PROBLEM REQUIREMENTS - Repeat nothing but the lines below running from the one containing "focal_35mm: 43" to the one containing "f_number: 1.8". Keep both end lines.

'''

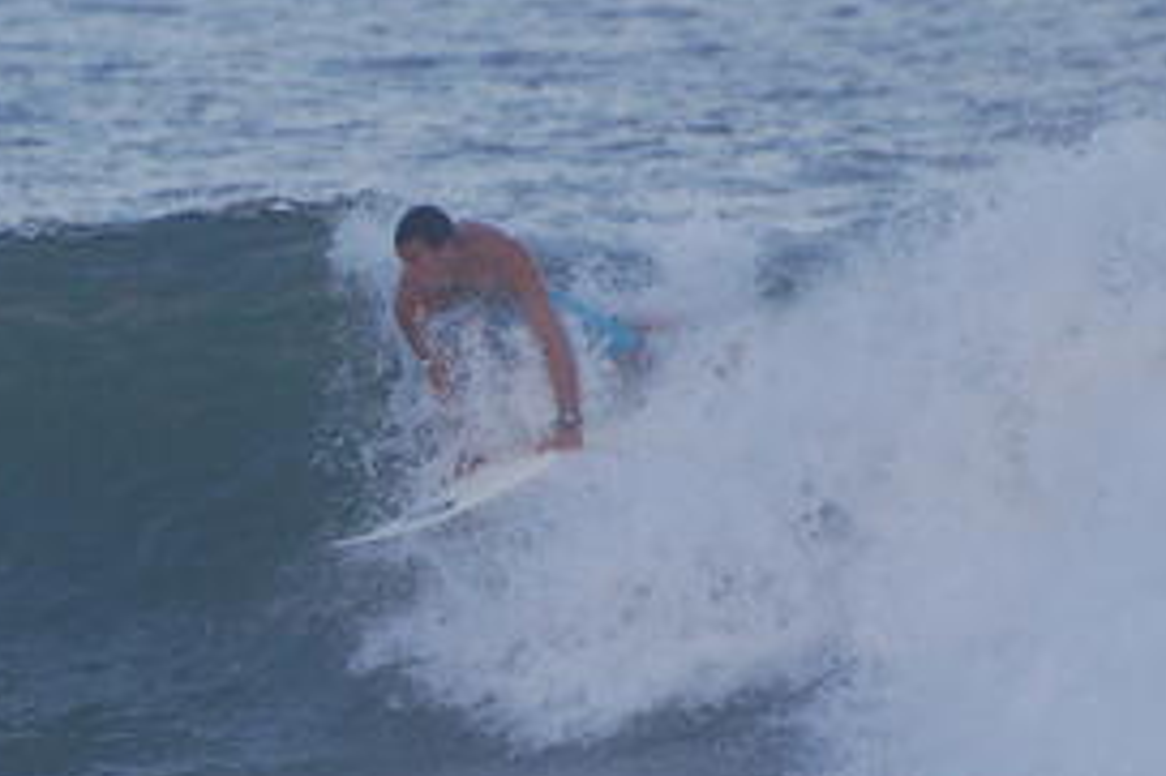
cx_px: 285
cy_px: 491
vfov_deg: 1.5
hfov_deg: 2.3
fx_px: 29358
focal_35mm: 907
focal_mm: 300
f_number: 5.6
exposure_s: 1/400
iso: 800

'''
'''

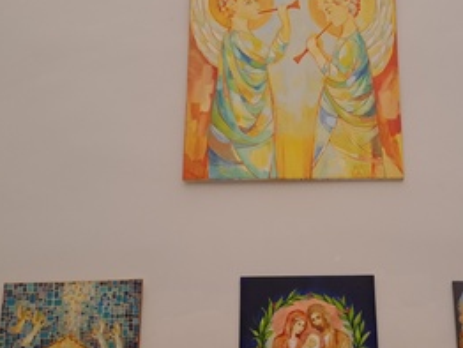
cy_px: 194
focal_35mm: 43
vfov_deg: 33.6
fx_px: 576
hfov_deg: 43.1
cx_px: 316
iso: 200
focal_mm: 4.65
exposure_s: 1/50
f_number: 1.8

'''

SOLUTION TO THE EXERCISE -
focal_35mm: 43
vfov_deg: 33.6
fx_px: 576
hfov_deg: 43.1
cx_px: 316
iso: 200
focal_mm: 4.65
exposure_s: 1/50
f_number: 1.8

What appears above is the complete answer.